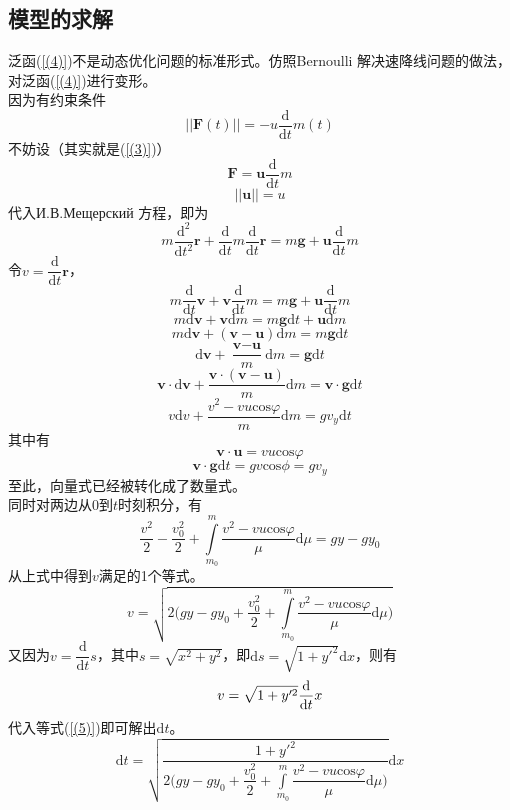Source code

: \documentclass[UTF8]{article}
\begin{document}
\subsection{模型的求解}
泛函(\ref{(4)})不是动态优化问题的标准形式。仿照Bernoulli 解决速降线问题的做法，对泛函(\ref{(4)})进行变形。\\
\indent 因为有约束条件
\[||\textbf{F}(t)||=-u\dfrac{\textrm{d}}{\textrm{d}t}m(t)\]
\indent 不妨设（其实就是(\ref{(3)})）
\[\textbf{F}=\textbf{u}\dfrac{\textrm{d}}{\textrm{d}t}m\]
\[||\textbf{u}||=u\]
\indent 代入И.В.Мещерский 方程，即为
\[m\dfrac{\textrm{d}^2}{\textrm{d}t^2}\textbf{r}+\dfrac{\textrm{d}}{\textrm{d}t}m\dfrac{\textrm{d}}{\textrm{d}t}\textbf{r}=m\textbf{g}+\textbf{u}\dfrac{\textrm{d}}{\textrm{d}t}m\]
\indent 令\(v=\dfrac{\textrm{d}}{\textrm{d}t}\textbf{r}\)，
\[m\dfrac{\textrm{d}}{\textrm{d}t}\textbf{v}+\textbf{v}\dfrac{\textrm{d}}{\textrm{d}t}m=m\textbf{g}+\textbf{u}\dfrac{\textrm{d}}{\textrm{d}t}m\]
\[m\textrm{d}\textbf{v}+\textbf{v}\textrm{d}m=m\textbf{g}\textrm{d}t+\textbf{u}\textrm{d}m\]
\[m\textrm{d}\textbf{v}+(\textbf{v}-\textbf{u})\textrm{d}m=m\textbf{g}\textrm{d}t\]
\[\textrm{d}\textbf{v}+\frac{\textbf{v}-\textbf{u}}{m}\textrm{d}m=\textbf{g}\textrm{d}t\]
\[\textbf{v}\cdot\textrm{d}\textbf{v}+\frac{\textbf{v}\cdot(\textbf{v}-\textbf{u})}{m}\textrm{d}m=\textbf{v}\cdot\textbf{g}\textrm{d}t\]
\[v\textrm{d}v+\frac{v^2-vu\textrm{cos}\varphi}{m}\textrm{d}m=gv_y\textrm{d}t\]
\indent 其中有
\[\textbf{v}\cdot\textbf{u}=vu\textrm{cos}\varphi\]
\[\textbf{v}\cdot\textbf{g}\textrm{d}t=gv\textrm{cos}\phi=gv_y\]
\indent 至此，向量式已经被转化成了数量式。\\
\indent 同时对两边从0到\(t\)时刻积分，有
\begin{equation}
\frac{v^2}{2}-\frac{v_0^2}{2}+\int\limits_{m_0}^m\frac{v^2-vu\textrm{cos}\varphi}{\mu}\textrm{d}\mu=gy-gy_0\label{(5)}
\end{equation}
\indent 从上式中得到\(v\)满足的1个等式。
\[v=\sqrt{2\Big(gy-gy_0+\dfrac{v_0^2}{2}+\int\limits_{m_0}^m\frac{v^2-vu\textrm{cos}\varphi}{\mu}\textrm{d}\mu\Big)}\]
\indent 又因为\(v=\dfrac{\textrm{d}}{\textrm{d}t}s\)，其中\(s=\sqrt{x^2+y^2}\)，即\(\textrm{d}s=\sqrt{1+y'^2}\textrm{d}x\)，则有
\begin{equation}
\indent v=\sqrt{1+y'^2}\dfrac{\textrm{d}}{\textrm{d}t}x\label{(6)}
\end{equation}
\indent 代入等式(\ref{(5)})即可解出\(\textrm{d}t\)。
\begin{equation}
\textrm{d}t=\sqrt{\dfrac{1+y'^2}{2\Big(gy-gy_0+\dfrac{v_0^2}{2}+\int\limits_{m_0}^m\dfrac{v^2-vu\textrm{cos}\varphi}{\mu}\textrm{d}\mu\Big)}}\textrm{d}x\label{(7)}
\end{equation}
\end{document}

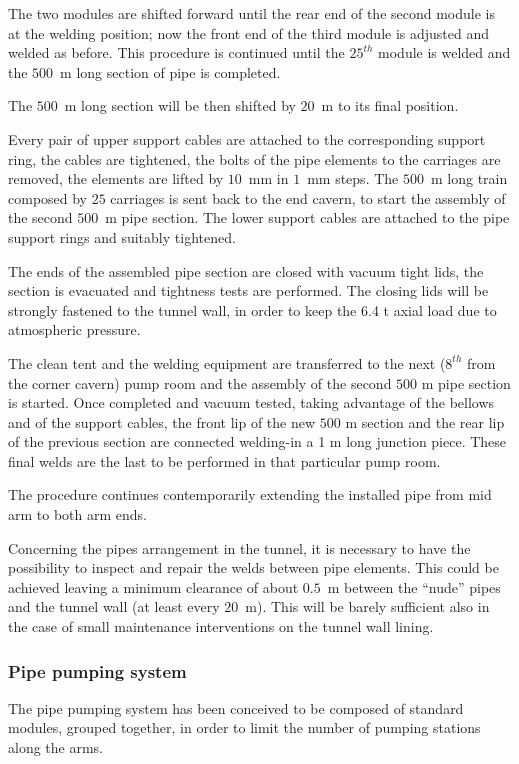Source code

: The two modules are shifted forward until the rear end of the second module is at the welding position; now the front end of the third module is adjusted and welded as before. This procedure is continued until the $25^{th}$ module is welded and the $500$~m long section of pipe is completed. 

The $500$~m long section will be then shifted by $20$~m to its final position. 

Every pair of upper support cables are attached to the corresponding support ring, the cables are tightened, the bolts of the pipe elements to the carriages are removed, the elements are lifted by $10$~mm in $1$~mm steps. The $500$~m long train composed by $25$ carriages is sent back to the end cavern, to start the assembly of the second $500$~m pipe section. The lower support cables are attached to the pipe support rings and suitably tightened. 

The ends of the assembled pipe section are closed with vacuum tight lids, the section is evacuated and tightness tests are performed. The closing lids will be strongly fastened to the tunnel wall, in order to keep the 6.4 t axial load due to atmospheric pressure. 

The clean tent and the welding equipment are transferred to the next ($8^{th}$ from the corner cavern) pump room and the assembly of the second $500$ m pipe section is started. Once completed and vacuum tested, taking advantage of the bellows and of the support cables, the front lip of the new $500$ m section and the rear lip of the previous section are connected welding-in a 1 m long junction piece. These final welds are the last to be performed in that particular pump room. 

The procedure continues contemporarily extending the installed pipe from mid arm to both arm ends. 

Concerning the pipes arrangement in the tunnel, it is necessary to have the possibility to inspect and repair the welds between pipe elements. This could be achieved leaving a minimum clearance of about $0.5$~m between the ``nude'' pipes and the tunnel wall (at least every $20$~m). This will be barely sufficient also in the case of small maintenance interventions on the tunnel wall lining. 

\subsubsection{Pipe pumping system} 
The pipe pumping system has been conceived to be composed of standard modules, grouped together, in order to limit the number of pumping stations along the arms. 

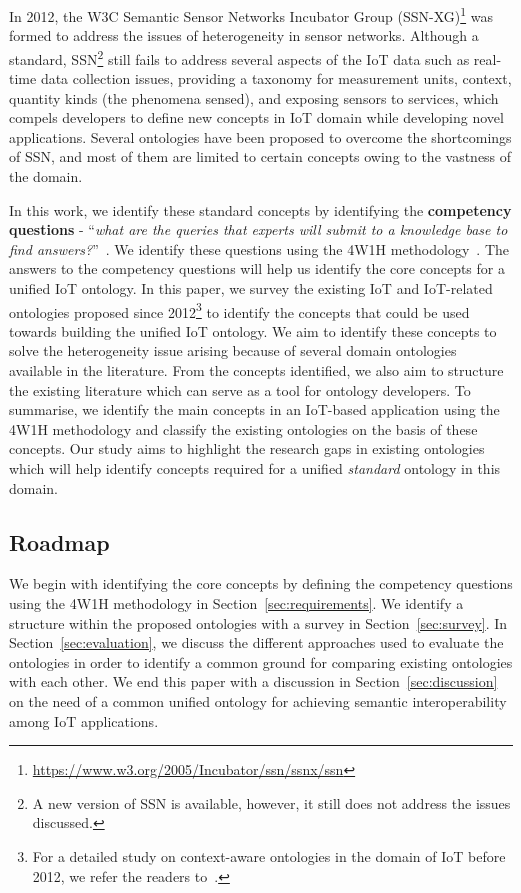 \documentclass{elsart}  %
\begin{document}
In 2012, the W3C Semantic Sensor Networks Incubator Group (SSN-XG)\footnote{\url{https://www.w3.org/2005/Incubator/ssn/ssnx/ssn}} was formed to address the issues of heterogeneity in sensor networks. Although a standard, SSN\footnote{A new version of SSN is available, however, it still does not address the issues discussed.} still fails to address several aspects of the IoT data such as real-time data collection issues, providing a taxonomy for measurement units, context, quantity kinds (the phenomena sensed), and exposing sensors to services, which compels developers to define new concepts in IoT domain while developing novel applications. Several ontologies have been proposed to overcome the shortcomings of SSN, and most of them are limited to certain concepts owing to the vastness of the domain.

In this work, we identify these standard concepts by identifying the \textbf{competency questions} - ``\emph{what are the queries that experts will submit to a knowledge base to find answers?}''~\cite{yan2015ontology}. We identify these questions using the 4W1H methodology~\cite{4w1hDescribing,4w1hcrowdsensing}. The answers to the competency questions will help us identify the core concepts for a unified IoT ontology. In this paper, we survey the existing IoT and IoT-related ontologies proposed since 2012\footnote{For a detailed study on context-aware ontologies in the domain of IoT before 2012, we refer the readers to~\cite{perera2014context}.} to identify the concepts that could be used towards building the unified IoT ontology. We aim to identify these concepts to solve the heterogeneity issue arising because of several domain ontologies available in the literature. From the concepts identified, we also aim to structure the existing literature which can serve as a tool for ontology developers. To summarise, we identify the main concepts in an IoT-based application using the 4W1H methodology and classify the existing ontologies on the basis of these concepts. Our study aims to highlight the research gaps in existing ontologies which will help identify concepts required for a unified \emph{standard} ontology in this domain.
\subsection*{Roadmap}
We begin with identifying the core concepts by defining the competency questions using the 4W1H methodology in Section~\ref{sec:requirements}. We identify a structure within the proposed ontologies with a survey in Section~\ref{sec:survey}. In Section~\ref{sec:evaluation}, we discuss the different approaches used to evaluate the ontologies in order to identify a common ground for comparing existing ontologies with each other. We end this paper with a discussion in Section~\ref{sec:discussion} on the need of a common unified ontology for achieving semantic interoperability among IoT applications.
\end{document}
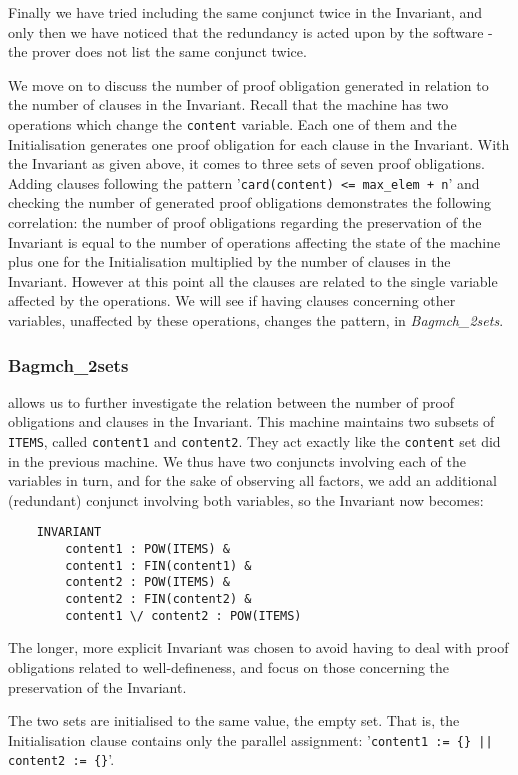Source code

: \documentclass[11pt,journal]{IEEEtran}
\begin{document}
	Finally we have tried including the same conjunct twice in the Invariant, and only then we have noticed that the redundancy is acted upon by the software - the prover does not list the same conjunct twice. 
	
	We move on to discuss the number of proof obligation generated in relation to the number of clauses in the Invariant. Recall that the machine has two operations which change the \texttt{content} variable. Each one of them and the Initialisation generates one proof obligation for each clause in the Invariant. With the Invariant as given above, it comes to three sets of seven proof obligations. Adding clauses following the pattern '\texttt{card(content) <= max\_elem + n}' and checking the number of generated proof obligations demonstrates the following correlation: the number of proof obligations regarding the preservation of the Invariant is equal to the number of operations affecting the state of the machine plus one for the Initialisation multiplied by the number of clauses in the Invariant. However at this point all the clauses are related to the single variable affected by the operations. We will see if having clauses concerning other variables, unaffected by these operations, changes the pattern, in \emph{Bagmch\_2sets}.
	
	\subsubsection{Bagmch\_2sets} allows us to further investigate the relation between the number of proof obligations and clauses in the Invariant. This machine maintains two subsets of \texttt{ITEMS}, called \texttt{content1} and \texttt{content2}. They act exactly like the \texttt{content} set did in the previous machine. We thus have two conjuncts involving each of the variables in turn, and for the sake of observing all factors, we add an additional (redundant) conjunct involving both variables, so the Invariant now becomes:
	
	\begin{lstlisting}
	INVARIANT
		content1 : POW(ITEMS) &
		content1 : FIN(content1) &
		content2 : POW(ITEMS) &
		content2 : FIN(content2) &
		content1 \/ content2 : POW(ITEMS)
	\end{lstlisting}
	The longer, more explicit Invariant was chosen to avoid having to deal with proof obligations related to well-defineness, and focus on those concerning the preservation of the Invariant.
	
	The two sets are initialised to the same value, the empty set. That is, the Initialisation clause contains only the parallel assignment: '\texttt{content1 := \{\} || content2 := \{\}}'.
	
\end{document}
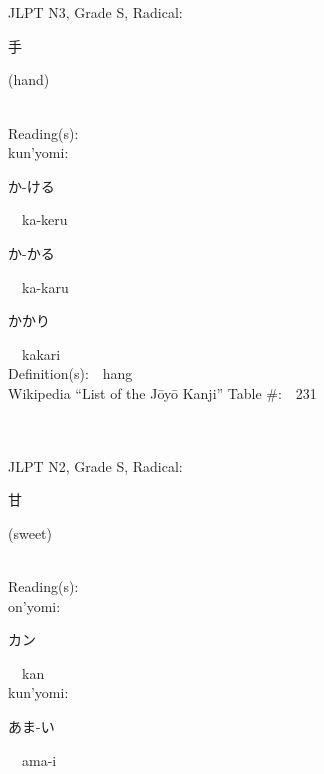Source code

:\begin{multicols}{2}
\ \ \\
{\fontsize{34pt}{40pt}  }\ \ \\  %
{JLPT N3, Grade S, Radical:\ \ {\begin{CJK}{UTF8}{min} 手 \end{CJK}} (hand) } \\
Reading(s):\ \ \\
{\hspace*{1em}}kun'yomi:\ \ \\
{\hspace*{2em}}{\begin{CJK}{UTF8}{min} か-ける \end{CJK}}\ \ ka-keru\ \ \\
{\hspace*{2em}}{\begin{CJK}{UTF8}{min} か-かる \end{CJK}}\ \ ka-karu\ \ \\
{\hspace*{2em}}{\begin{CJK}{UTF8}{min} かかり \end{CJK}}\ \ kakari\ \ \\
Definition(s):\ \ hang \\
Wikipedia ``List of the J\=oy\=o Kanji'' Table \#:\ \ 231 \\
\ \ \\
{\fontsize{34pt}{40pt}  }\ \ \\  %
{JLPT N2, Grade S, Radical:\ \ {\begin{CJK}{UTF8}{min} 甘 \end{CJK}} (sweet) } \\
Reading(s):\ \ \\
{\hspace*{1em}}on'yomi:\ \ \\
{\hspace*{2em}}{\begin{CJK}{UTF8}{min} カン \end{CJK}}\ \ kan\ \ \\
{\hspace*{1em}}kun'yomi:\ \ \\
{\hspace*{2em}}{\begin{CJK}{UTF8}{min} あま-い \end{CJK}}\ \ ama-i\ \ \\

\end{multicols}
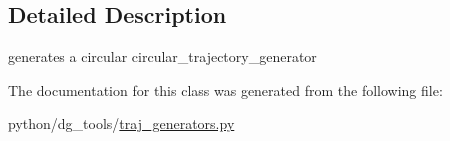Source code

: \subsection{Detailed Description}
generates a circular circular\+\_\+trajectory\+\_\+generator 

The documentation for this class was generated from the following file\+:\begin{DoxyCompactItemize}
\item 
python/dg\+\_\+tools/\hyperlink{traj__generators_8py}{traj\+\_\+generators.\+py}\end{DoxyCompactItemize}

※

- Job
Go line by line through the material above and return each one that includes "Grade".

- Response box
{JLPT N3, Grade S, Radical:\ \ {\begin{CJK}{UTF8}{min} 手 \end{CJK}} (hand) } \\
{JLPT N2, Grade S, Radical:\ \ {\begin{CJK}{UTF8}{min} 甘 \end{CJK}} (sweet) } \\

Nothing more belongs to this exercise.